Task statement >>
Working from the records below, repeat exactly the lines starting at the line that contains "of the Data Protection Act" and ending at the line that contains "supervisory authority is", inclusive.

Source records
------------------------------------------------------------

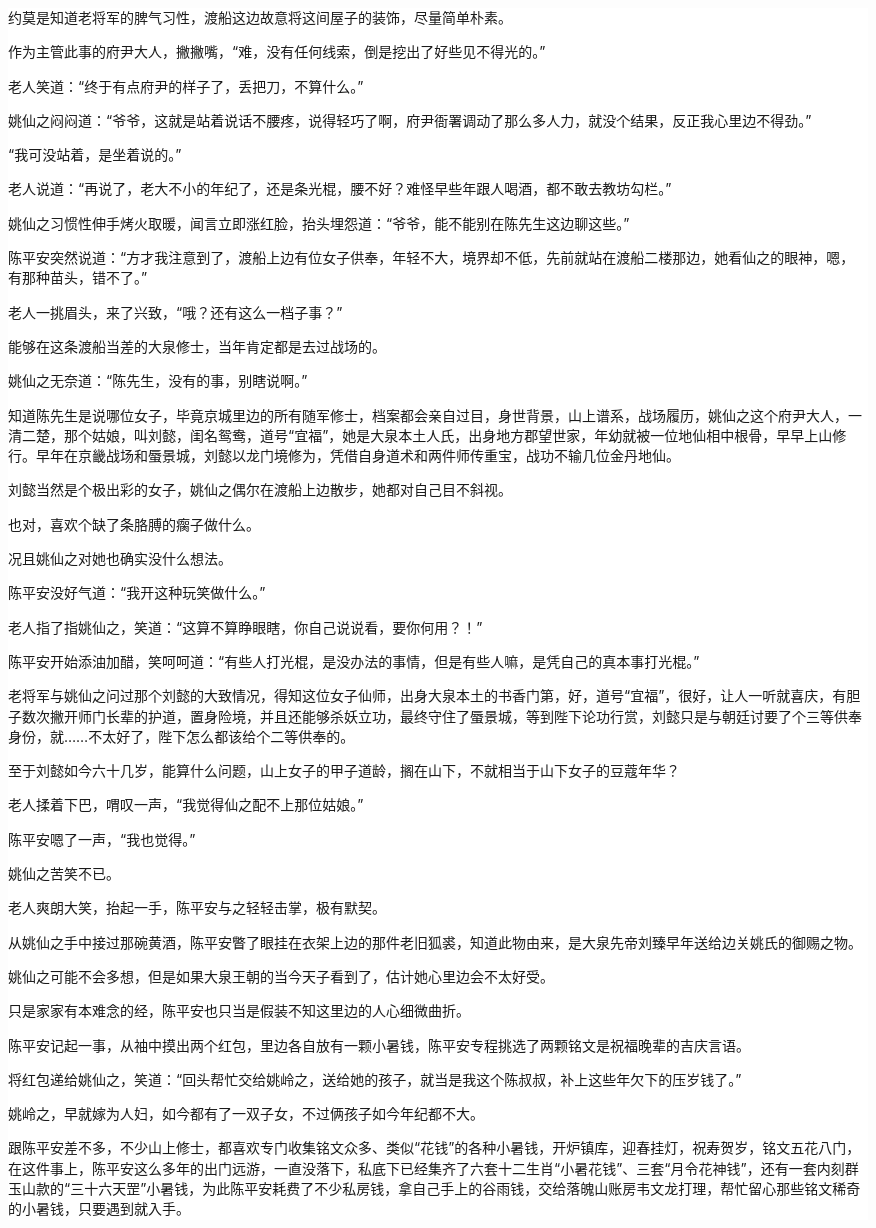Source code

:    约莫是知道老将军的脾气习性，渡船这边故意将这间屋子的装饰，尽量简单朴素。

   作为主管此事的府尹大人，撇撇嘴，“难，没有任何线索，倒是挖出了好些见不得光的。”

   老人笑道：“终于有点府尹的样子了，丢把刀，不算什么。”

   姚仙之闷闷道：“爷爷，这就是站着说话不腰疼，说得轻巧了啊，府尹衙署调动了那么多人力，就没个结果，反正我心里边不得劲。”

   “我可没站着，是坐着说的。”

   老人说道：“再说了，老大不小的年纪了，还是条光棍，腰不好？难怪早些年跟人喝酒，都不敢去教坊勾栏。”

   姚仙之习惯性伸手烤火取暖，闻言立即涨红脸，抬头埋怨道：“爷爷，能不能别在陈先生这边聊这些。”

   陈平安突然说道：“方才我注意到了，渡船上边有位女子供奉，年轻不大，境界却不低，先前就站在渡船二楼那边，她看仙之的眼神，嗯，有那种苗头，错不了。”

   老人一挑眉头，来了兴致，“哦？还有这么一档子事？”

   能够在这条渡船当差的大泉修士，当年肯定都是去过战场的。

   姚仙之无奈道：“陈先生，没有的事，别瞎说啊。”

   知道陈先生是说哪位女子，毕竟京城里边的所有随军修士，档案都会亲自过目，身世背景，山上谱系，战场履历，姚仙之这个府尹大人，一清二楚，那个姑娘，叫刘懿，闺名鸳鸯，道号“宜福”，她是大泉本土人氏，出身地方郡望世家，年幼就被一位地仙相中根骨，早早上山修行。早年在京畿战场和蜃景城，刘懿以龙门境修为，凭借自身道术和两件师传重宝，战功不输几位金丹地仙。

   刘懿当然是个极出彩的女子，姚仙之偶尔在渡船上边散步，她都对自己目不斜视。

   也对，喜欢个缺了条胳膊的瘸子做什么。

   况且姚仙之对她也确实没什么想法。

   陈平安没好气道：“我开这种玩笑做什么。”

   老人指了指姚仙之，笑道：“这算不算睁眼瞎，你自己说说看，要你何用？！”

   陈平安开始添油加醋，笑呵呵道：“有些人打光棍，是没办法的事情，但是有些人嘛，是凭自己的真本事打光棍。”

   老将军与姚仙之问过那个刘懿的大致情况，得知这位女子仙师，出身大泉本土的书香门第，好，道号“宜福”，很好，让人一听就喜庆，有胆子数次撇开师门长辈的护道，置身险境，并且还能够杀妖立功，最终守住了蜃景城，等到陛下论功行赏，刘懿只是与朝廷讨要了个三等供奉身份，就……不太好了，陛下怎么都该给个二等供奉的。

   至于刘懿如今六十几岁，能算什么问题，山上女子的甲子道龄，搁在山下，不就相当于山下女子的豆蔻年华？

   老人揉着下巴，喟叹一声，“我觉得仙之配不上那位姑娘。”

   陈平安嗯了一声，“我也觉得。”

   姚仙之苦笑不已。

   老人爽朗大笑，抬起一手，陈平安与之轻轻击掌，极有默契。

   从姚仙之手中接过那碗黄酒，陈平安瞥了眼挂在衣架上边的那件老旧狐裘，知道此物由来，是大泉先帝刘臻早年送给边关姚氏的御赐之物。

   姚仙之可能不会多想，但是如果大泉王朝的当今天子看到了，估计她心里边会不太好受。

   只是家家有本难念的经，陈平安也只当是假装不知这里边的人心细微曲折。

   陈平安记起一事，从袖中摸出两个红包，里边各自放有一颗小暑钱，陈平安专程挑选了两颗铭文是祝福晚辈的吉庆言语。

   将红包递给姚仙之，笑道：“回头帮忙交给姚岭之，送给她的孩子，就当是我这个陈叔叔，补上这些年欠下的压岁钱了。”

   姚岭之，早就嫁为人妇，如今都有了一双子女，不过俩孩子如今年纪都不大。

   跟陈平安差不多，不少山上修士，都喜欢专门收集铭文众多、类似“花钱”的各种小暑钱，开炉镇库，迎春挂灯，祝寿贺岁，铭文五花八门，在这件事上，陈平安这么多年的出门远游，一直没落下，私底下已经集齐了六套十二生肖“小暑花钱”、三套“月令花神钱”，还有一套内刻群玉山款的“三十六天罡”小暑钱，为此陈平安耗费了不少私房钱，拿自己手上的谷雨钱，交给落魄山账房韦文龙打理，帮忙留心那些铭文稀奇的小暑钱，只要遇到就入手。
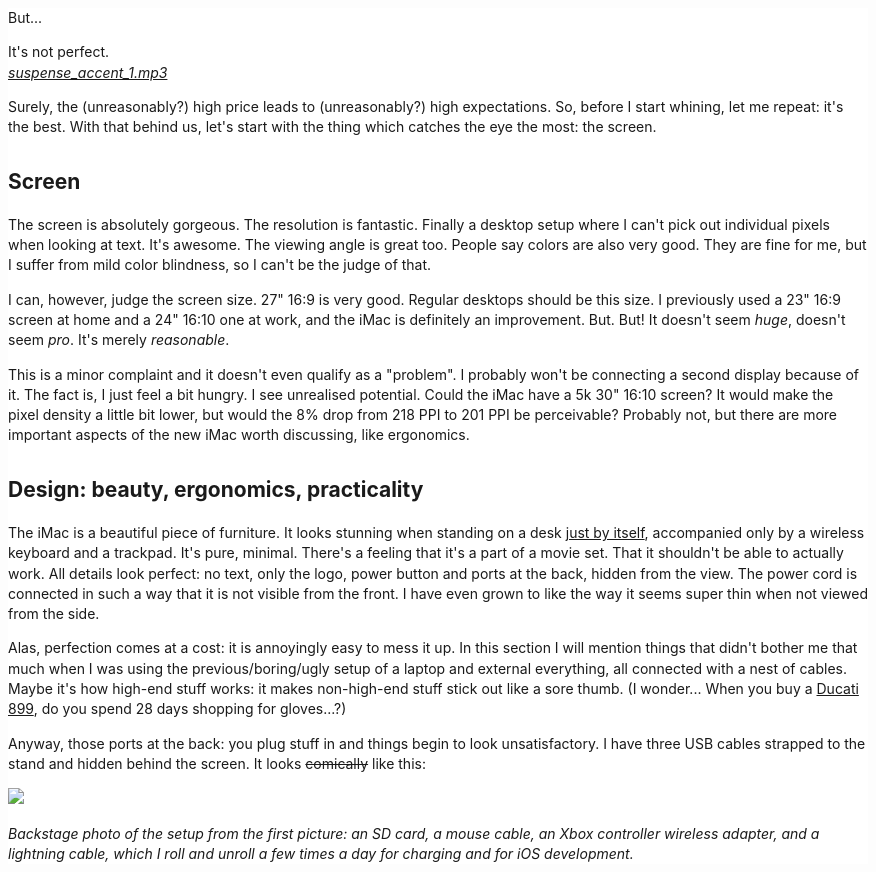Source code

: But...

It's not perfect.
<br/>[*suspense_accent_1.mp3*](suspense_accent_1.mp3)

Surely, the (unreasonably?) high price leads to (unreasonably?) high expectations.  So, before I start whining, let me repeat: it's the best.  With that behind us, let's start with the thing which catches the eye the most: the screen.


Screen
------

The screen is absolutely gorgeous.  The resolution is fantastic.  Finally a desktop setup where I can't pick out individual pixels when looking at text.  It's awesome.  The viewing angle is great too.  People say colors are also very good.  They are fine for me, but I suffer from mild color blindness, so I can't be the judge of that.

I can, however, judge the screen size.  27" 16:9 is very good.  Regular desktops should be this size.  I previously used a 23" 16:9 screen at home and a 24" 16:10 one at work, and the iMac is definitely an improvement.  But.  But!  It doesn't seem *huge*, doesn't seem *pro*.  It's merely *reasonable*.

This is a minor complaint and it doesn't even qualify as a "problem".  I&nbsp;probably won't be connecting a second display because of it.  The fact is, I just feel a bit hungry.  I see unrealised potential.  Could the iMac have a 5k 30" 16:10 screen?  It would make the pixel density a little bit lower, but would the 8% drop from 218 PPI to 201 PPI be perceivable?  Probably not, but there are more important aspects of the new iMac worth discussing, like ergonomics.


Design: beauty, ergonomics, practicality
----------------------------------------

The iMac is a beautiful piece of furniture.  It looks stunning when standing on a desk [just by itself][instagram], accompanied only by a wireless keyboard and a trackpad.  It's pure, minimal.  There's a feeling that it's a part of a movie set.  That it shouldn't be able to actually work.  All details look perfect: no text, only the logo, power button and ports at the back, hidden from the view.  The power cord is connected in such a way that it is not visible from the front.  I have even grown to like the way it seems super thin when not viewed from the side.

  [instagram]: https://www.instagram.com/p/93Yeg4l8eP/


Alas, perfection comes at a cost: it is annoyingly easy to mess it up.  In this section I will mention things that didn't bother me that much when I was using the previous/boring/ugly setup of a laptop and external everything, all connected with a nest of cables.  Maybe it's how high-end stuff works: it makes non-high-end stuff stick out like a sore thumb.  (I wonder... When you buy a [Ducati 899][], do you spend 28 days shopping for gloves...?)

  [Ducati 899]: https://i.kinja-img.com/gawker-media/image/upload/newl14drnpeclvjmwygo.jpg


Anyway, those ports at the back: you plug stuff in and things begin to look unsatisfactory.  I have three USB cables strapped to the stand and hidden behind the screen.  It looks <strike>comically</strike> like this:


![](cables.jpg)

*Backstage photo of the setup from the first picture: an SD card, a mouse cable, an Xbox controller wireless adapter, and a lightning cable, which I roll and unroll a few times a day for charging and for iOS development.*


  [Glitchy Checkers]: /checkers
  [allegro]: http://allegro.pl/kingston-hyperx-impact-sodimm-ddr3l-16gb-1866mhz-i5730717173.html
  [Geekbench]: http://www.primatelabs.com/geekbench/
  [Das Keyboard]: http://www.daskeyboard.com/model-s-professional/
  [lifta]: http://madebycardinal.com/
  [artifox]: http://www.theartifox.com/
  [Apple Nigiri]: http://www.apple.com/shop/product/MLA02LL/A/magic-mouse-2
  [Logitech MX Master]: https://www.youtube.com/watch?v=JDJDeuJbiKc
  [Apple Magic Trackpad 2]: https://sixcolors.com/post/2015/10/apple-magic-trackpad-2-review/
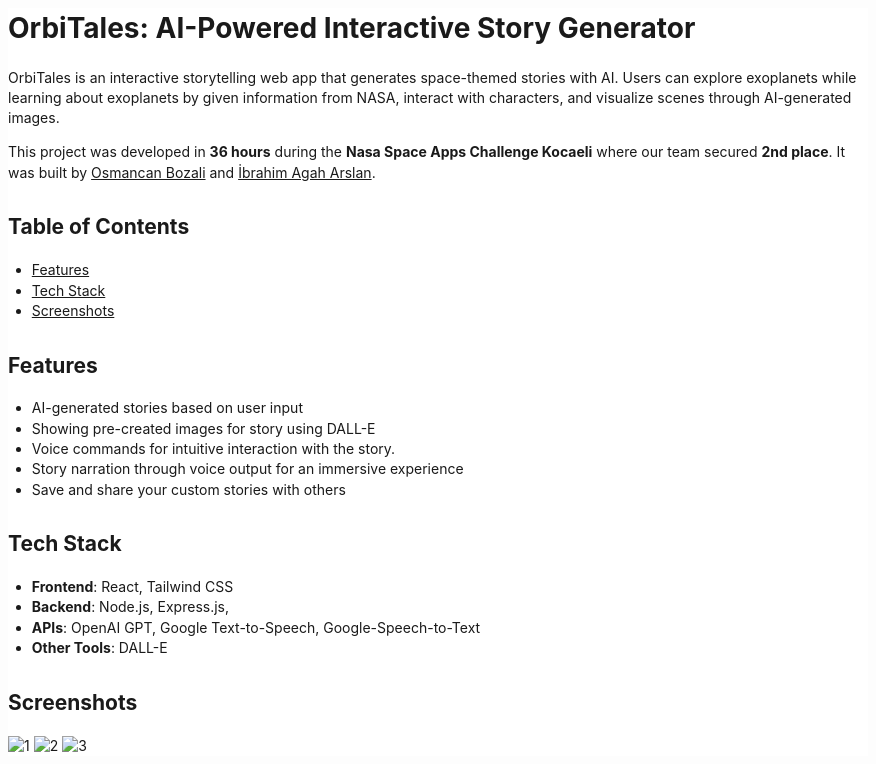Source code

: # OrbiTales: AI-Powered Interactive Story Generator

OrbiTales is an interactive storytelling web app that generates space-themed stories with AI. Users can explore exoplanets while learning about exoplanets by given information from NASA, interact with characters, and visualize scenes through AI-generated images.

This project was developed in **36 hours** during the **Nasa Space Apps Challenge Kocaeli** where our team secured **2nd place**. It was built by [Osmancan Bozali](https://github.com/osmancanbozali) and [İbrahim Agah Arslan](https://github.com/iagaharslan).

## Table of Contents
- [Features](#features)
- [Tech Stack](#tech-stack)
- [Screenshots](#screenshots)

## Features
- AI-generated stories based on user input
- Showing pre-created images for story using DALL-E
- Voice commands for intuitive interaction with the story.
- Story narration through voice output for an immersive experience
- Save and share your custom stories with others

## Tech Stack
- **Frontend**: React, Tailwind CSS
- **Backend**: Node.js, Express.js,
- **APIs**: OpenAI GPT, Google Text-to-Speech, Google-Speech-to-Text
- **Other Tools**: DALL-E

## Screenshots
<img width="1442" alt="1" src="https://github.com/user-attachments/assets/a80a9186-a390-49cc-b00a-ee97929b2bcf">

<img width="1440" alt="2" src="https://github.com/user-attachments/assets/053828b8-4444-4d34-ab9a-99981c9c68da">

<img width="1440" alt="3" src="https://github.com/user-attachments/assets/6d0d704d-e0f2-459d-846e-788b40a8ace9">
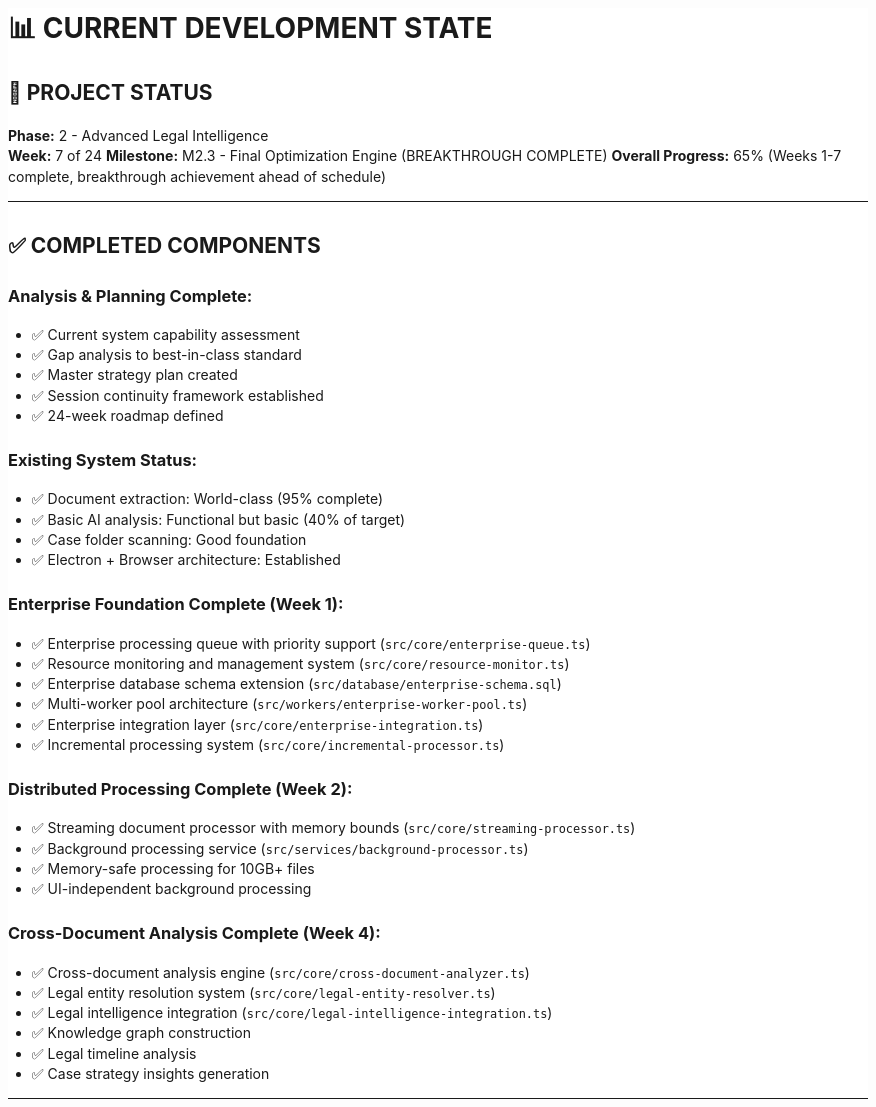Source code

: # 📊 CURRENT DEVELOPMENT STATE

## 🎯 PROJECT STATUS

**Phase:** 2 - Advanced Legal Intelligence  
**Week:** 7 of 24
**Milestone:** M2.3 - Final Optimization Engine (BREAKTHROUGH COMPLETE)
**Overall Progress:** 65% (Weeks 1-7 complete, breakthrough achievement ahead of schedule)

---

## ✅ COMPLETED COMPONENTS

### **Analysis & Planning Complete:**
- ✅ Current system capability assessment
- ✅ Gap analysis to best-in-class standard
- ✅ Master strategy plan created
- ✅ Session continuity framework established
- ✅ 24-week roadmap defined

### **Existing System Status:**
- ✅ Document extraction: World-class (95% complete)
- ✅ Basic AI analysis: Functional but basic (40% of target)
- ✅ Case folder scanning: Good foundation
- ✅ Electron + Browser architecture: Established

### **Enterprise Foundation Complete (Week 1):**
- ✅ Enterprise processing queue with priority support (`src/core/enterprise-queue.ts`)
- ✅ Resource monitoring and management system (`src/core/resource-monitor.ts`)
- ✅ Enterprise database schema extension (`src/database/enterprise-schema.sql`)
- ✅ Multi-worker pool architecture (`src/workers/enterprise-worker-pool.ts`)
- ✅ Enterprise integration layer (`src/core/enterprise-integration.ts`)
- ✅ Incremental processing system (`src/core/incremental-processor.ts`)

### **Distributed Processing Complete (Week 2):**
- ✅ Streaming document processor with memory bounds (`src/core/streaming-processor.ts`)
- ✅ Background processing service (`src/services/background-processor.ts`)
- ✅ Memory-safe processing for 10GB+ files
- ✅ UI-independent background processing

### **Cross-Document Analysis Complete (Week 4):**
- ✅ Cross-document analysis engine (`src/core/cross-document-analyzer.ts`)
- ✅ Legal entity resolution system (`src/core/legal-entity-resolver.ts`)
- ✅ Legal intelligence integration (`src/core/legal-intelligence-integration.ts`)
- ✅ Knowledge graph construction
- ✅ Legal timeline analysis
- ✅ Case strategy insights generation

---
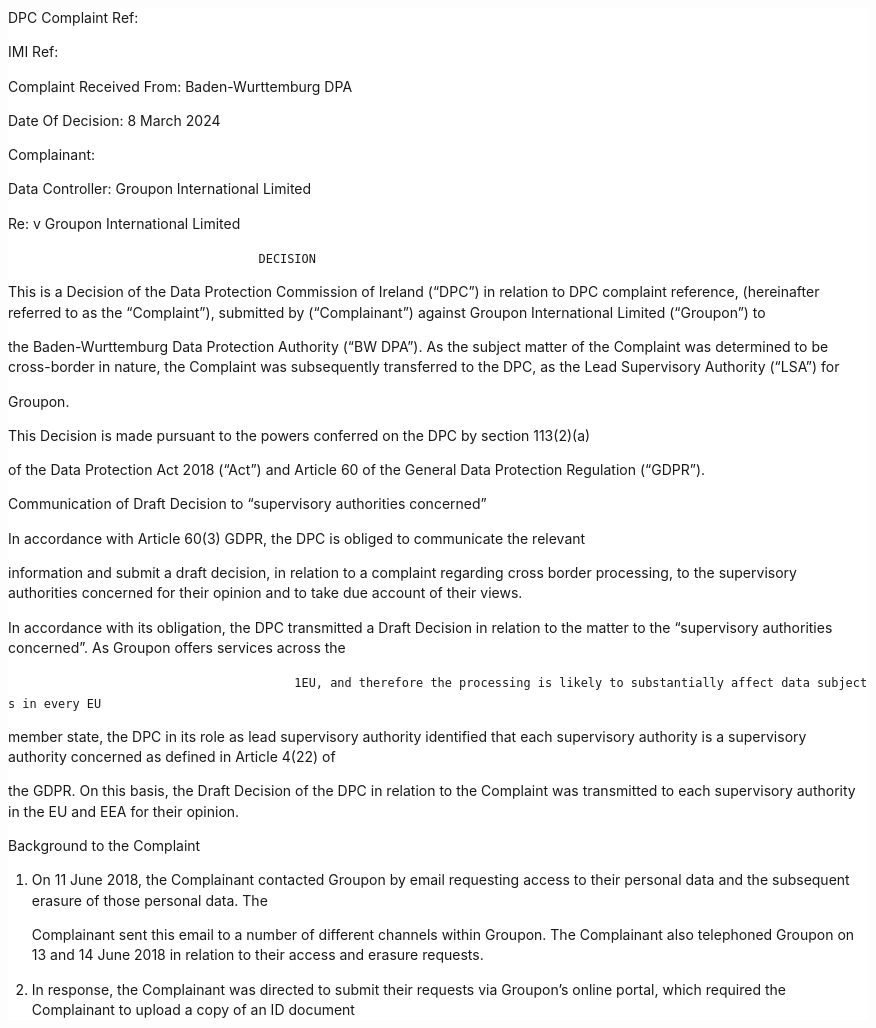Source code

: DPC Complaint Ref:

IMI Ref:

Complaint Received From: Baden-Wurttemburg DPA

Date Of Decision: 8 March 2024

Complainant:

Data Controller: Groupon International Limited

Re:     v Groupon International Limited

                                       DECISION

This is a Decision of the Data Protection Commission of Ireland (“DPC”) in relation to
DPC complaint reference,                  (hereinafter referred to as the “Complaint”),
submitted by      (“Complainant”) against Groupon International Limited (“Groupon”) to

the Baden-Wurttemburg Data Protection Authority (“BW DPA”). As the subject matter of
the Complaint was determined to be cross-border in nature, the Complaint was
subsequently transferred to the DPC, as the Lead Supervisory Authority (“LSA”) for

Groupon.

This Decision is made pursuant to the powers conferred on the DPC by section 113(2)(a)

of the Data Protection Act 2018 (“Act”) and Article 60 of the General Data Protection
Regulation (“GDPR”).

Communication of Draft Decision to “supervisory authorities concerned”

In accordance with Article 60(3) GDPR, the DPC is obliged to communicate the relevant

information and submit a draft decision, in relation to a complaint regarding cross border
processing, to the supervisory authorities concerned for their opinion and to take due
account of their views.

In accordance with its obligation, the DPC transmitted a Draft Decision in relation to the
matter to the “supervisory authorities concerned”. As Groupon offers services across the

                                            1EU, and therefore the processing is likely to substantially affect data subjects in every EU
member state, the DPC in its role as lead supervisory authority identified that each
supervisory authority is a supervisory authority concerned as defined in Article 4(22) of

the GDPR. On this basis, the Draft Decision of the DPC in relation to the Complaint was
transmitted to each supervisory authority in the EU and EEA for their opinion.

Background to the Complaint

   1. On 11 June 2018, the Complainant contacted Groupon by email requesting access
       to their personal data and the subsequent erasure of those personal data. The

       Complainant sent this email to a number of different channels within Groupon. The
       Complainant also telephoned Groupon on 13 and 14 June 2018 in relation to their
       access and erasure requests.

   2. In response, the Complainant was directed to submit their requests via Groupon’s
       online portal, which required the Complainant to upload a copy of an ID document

------------------------------------------------------------

Response to this exercise >>
of the Data Protection Act 2018 (“Act”) and Article 60 of the General Data Protection
Regulation (“GDPR”).

Communication of Draft Decision to “supervisory authorities concerned”

In accordance with Article 60(3) GDPR, the DPC is obliged to communicate the relevant

information and submit a draft decision, in relation to a complaint regarding cross border
processing, to the supervisory authorities concerned for their opinion and to take due
account of their views.

In accordance with its obligation, the DPC transmitted a Draft Decision in relation to the
matter to the “supervisory authorities concerned”. As Groupon offers services across the

                                            1EU, and therefore the processing is likely to substantially affect data subjects in every EU
member state, the DPC in its role as lead supervisory authority identified that each
supervisory authority is a supervisory authority concerned as defined in Article 4(22) of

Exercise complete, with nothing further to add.